Craft your story

Dabble Community

Real Places vs Fiction Places

When you’re writing your novel, how do you manage a healthy balance of real place settings and your own created fictional settings especially when you’re overall book is set in a real city/town?

For my novel, I’m setting it in the city I live in. I know my city pretty well and I’d love to include some of my favorite spots but where would I draw the line? And how would I incorporate fictional places in my very real city?

3 Likes

There’s a huge spectrum from fully fictional to fully realistic places.

  • I love detective stories that play in a real place and I can follow every step of the MC on a map (e.g. George Simeon’s Commissaire Maigret in Paris). I’d say, the plot is fictional then, but the place is not. It is highly interesting to have places involved a reader might know. Maybe, they could be a victim of that murderer they read about! … It adds to the suspense and immersion, I think, because those places immediately become mysterious and maybe even dangerous.
  • On the other hand, places like Green Town, Illinois, (Ray Bradbury’s Dandelion Wine) or Castle Rock, Maine, (Stephen King’s universe) are fully fictional, with fictional characters and plot. They are both stereotypical “small town America” and supernatural. Here, I feel, characters and their struggle in those worlds are in the foreground. With Bradbury, lots of it is inwardly - meories, regrets or longing of past events - while with King there’s lots of outwardly action and suspense.
  • In the middle ground, e. g. Harry Potter, partly takes place in the known world, which has, however, lots of magical secrets and places.

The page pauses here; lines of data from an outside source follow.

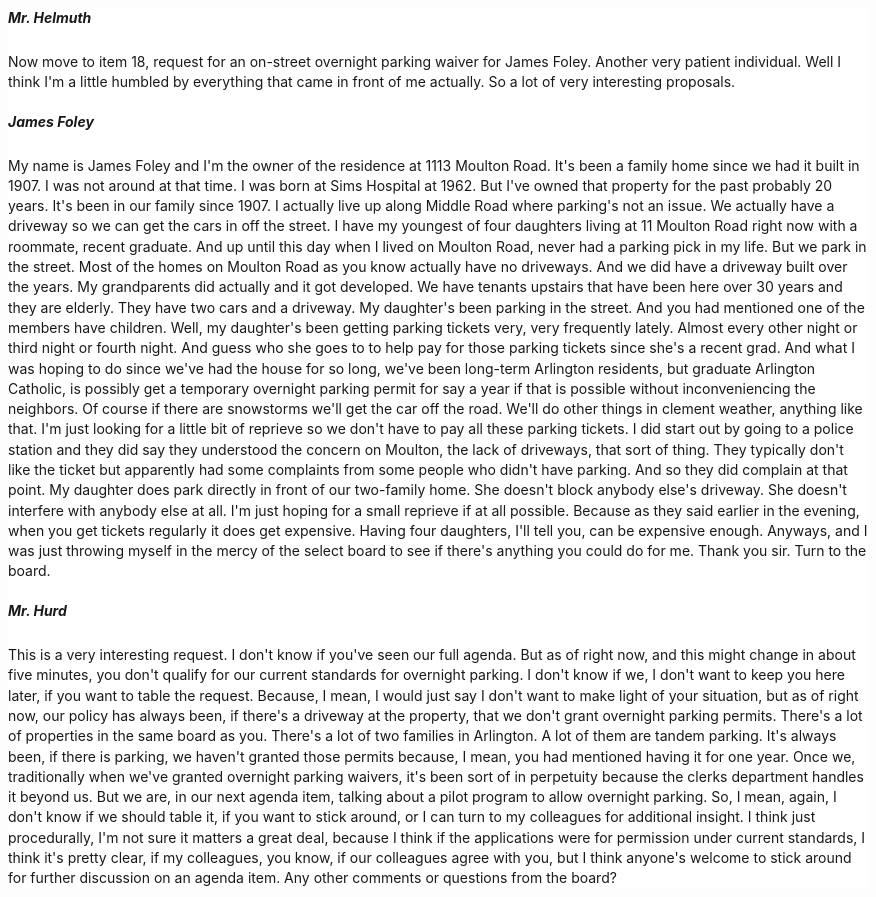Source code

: ##### Mr. Helmuth   
   
Now move to item 18, request for an on-street overnight parking waiver for James Foley. Another very patient individual. Well I think I'm a little humbled by everything that came in front of me actually. So a lot of very interesting proposals.   
   
##### James Foley   
   
My name is James Foley and I'm the owner of the residence at 1113 Moulton Road. It's been a family home since we had it built in 1907. I was not around at that time. I was born at Sims Hospital at 1962. But I've owned that property for the past probably 20 years. It's been in our family since 1907. I actually live up along Middle Road where parking's not an issue. We actually have a driveway so we can get the cars in off the street. I have my youngest of four daughters living at 11 Moulton Road right now with a roommate, recent graduate. And up until this day when I lived on Moulton Road, never had a parking pick in my life. But we park in the street. Most of the homes on Moulton Road as you know actually have no driveways. And we did have a driveway built over the years. My grandparents did actually and it got developed. We have tenants upstairs that have been here over 30 years and they are elderly. They have two cars and a driveway. My daughter's been parking in the street. And you had mentioned one of the members have children. Well, my daughter's been getting parking tickets very, very frequently lately. Almost every other night or third night or fourth night. And guess who she goes to to help pay for those parking tickets since she's a recent grad. And what I was hoping to do since we've had the house for so long, we've been long-term Arlington residents, but graduate Arlington Catholic, is possibly get a temporary overnight parking permit for say a year if that is possible without inconveniencing the neighbors. Of course if there are snowstorms we'll get the car off the road. We'll do other things in clement weather, anything like that. I'm just looking for a little bit of reprieve so we don't have to pay all these parking tickets. I did start out by going to a police station and they did say they understood the concern on Moulton, the lack of driveways, that sort of thing. They typically don't like the ticket but apparently had some complaints from some people who didn't have parking. And so they did complain at that point. My daughter does park directly in front of our two-family home. She doesn't block anybody else's driveway. She doesn't interfere with anybody else at all. I'm just hoping for a small reprieve if at all possible. Because as they said earlier in the evening, when you get tickets regularly it does get expensive. Having four daughters, I'll tell you, can be expensive enough. Anyways, and I was just throwing myself in the mercy of the select board to see if there's anything you could do for me. Thank you sir. Turn to the board.   
   
   
##### Mr. Hurd   
   
This is a very interesting request. I don't know if you've seen our full agenda. But as of right now, and this might change in about five minutes, you don't qualify for our current standards for overnight parking. I don't know if we, I don't want to keep you here later, if you want to table the request. Because, I mean, I would just say I don't want to make light of your situation, but as of right now, our policy has always been, if there's a driveway at the property, that we don't grant overnight parking permits. There's a lot of properties in the same board as you. There's a lot of two families in Arlington. A lot of them are tandem parking. It's always been, if there is parking, we haven't granted those permits because, I mean, you had mentioned having it for one year. Once we, traditionally when we've granted overnight parking waivers, it's been sort of in perpetuity because the clerks department handles it beyond us. But we are, in our next agenda item, talking about a pilot program to allow overnight parking. So, I mean, again, I don't know if we should table it, if you want to stick around, or I can turn to my colleagues for additional insight. I think just procedurally, I'm not sure it matters a great deal, because I think if the applications were for permission under current standards, I think it's pretty clear, if my colleagues, you know, if our colleagues agree with you, but I think anyone's welcome to stick around for further discussion on an agenda item. Any other comments or questions from the board?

On your question of “how”, it depends on why you chose those places, what purpose do they have?
If I want a place to “feel” Danish, I make sure, I put some gusting wind, smell of sea and solitude into it … without necessarily naming a place, to me, it feels like home immediatly :smiley: .
I wrote a ghost story in a lighthouse :). Names of characters place it on the map more, than anything else, since I never name the port it plays in :wink: .

4 Likes

Hi Megan!

I’m so glad you posted this as it totally relates to the series of books I am currently writing!

My world is set in the early 1800s in a long mountain ridge on the Kentucky/Tennessee boarder also boardering Virginia since that’s who the land was purchased from.

I have taken quite a few fictional liberties with the area as well as added supernatural elements. I do describe that mountain line the way it was for real, but add in different elements such as clans of different immigrents and an underworld. It’s working for me so far.